Aug 05, 2024, 14:40:14:490,"API120-001","AP","Client Onboarding Event","Client Onboarding Event"
Original Message:
Sent: Aug 05, 2024 09:51 AM
From: schmelzle
Subject: Lots of client roaming error events in Central
How many clients per AP? What is max clients set to in the SSID profile?
Original Message:
Sent: Aug 05, 2024 09:17 AM
From: Tue Madsen
Subject: Lots of client roaming error events in Central
Hi
Were running AOS 10.6.0.2 central managed on AP-635's with 7205 WLAN gateways for clients, and things seems to be working except for roaming which is very sluggish.
We have a TON of client roamaing error events in central like these:
- Onboarding failed for client xx:xx:xx:xx:xx:xx in Authentication/Association phase to BSSID yy:yy:yy:yy:yy:yy on channel 6 of AP hostname AP231. Reason: Pairwise master key (PMK-R0) key holder (R0KH) unreachable
- Onboarding failed for client xx:xx:xx:xx:xx:xx in Authentication/Association phase to BSSID yy:yy:yy:yy:yy:yy on channel 6 of AP hostname AP444. Reason: Invalid fast transition element (FTE)
- Onboarding failed for client xx:xx:xx:xx:xx:xx in Authentication/Association phase to BSSID yy:yy:yy:yy:yy:yy on channel 128- of AP hostname AP737. Reason: Association request rejected temporarily; try again later
- Onboarding failed for client xx:xx:xx:xx:xx:xx in Authentication/Association phase to BSSID yy:yy:yy:yy:yy:yy on channel 128- of AP hostname AP208. Reason: Invalid pairwise master key identifier (PMKID)
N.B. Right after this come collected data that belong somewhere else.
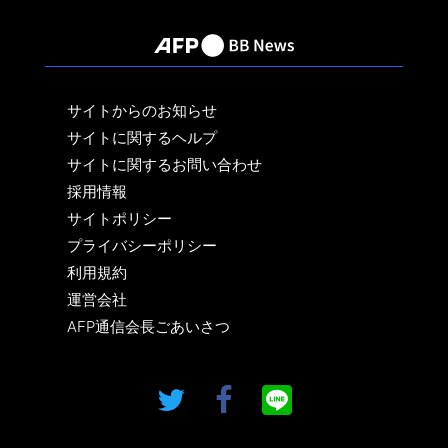
サイトからのお知らせ
サイトに関するヘルプ
サイトに関するお問い合わせ
採用情報
サイトポリシー
プライバシーポリシー
利用規約
運営会社
AFP通信会長ごあいさつ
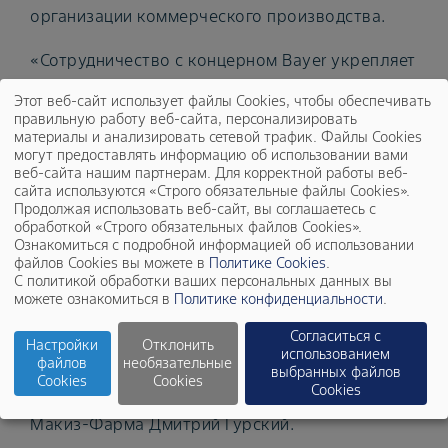
организации коммерческого производства.
«Сотрудничество с концерном Bayer укрепляет
наше стремление обеспечить российских
Этот веб-сайт использует файлы Cookies, чтобы обеспечивать
пациентов высококачественными препаратами
правильную работу веб-сайта, персонализировать
материалы и анализировать сетевой трафик. Файлы Cookies
для лечения и профилактики различных
могут предоставлять информацию об использовании вами
заболеваний. Макиз-Фарма имеет статус
веб-сайта нашим партнерам. Для корректной работы веб-
сайта используются «Строго обязательные файлы Cookies».
динамично развивающейся фармацевтической
Продолжая использовать веб-сайт, вы соглашаетесь с
обработкой «Строго обязательных файлов Cookies».
компании. Наши современные и
Ознакомиться с подробной информацией об использовании
модернизированные производственные
файлов Cookies вы можете в
Политике Cookies
.
С политикой обработки ваших персональных данных вы
мощности сертифицированы по стандартам
можете ознакомиться в
Политике конфиденциальности
.
GMP и ISO, что позволяет нам обеспечить
Согласиться с
производство в соответствии с высокими
Настройки
Отклонить
использованием
файлов
необязательные
европейскими стандартами», -
выбранных файлов
Cookies
Cookies
Cookies
прокомментировал генеральный директор
Макиз-Фарма Дмитрий Гурский.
- Onboarding failed for client xx:xx:xx:xx:xx:xx in Deauthentication/Disassociation phase to BSSID yy:yy:yy:yy:yy:yy on channel 11 of AP hostname AP120. Reason: AP is resource constrained
We have enabled OCK and 802.11r & k on the WPA3-Enterprise CCM-128 SSID with WPA3 Transition Enabled
Is AOS10 still not mature for general production or is there some possible misconfiguration that can cause these thousands and thousands of errors a day (for about 300 clients)?